O Índice Dow Jones apresentou um aumento de 0,85%, o que lhe permitiu passar para a marca de 26.870,03 pontos. O índice S&P 500 conseguiu aumentar 0,91% e passou para o nível de 3.226,55 pontos. O índice Nasdaq cresceu 0,59% e ficou na faixa de 10.550,49 pontos.Enquanto isso, as bolsas da Ásia-Pacífico, pelo contrário, foram submetidas a sérias pressões que levaram a uma queda em quase todas as direções. Os participantes do mercado pensaram bastante sobre a situação na China. O ponto principal é que o país não será capaz de demonstrar o ritmo acelerado da recuperação após a crise e irá percorrer um longo caminho para normalizar a economia.

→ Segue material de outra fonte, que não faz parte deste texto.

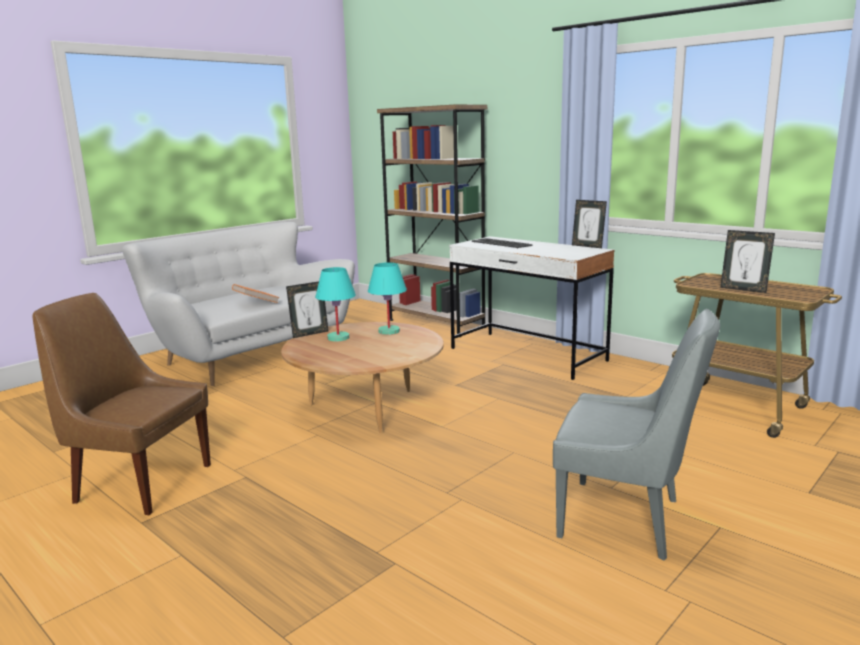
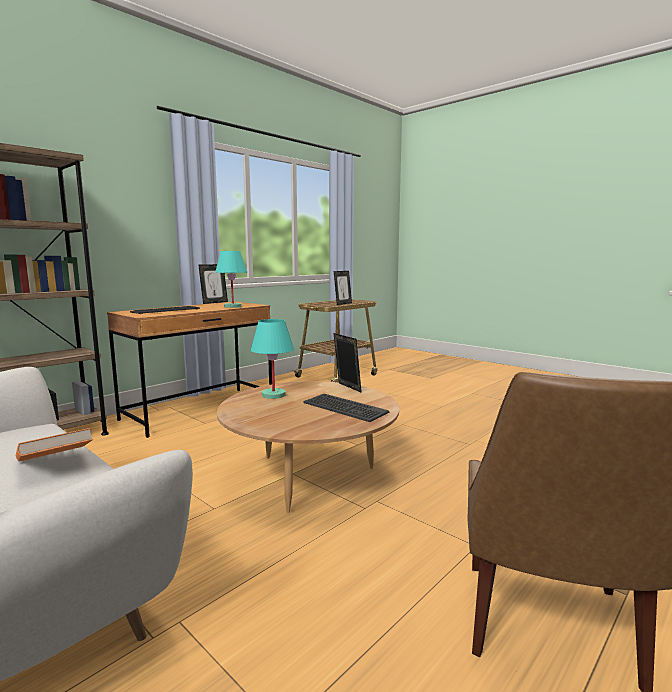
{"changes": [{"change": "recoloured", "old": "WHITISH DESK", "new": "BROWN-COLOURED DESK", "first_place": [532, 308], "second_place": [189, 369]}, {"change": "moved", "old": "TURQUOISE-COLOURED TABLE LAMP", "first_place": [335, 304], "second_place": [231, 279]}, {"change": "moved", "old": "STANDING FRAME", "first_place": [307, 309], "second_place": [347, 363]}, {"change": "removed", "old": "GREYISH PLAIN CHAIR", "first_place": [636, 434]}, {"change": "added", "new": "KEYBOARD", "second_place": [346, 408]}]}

O aumento do PIB na China no segundo trimestre foi de 3,2% anualmente. Esses números, embora tenham sido muito superiores às previsões preliminares de analistas que falaram em crescimento não superior a 2,5%, ainda não conseguiram compensar as graves perdas ocorridas no primeiro trimestre. Observe que o declínio no PIB chinês foi de 6,8%. Além disso, algumas tendências negativas continuam a se desenrolar, um exemplo é uma redução registrada no setor de vendas no varejo no segundo trimestre em 3,9% em comparação com o mesmo período do ano anterior. Durante o primeiro trimestre, o país teve que lidar com perdas muito maiores, que ficaram dentro de 11,4%.
Além das estatísticas, a situação também é agravada por uma nova rodada de tensão entre a China e os Estados Unidos. A escalada do conflito de longa duração continua, o que é outro fator de preocupação para os investidores. A situação não pôde ser corrigida, mesmo quando o presidente dos EUA, Donald Trump, recusou uma série de sanções contra autoridades chinesas, que Washington considera responsáveis por ratificar a Lei de Segurança Nacional de Hong Kong. Pequim continua a ameaçar os Estados Unidos com um novo conjunto de sanções de sua parte.
O índice Shanghai Composite China caiu fortemente neste contexto em 1,74%, enquanto o índice de componentes de Shenzhen apresentou perdas menores, com uma queda de 0,6%. Seguido pelo índice Hong Kong Hang Seng que cai para 1,41%.
O índice Nikkei 225 do Japão também caiu 0,75%
O índice KOSPI da Coréia do Sul sustentou essa tendência negativa e caiu 0,77%. Mesmo a decisão do Banco Central do país de que a taxa básica de juros permaneceu inalterada no nível de 0,5% não pôde sustentá-la.
O índice ASX 200 da Austrália caiu 0,8%, apesar das boas notícias que parecem não afetar o clima geral negativo. Foi anunciado na quarta-feira que o número de novos empregos no país no primeiro mês do verão aumentou 210 800, muito acima das expectativas preliminares dos especialistas de 112 500. No entanto, a introdução parcial de nova quarentena em certas partes da o estado pode novamente trazer a Austrália de volta à recessão econômica, com a qual os participantes do mercado estão tão preocupados.
As bolsas de valores da Europa também reagiram negativamente com as notícias sobre o agravamento da situação epidemiológica da disseminação da infecção por coronavírus no mundo. Além disso, os participantes do mercado estão muito tensos, antecipando a próxima reunião do BCE.
O índice DAX da Alemanha caiu 0,8%. O índice francês CAC 40 caiu 0,9%. Até agora, o índice do Reino Unido FTSE sofreu menos do que outros, caindo para 0,7%.
Os participantes do mercado têm sentimentos contraditórios antes da reunião do Banco Central Europeu. Enquanto isso, eles praticamente não têm esperança de que o regulador decida ratificar mais um pacote de medidas de incentivo, já que, no primeiro mês do verão, foi demonstrada uma generosidade sem precedentes.
Nesse sentido, deve-se notar que a recuperação econômica continuará instável, e não tranquila. Alguns setores e indústrias crescerão rapidamente, enquanto outros terão que enfrentar dificuldades ainda maiores. Além disso, todo o processo de recuperação corre o risco de se arrastar por um período bastante longo.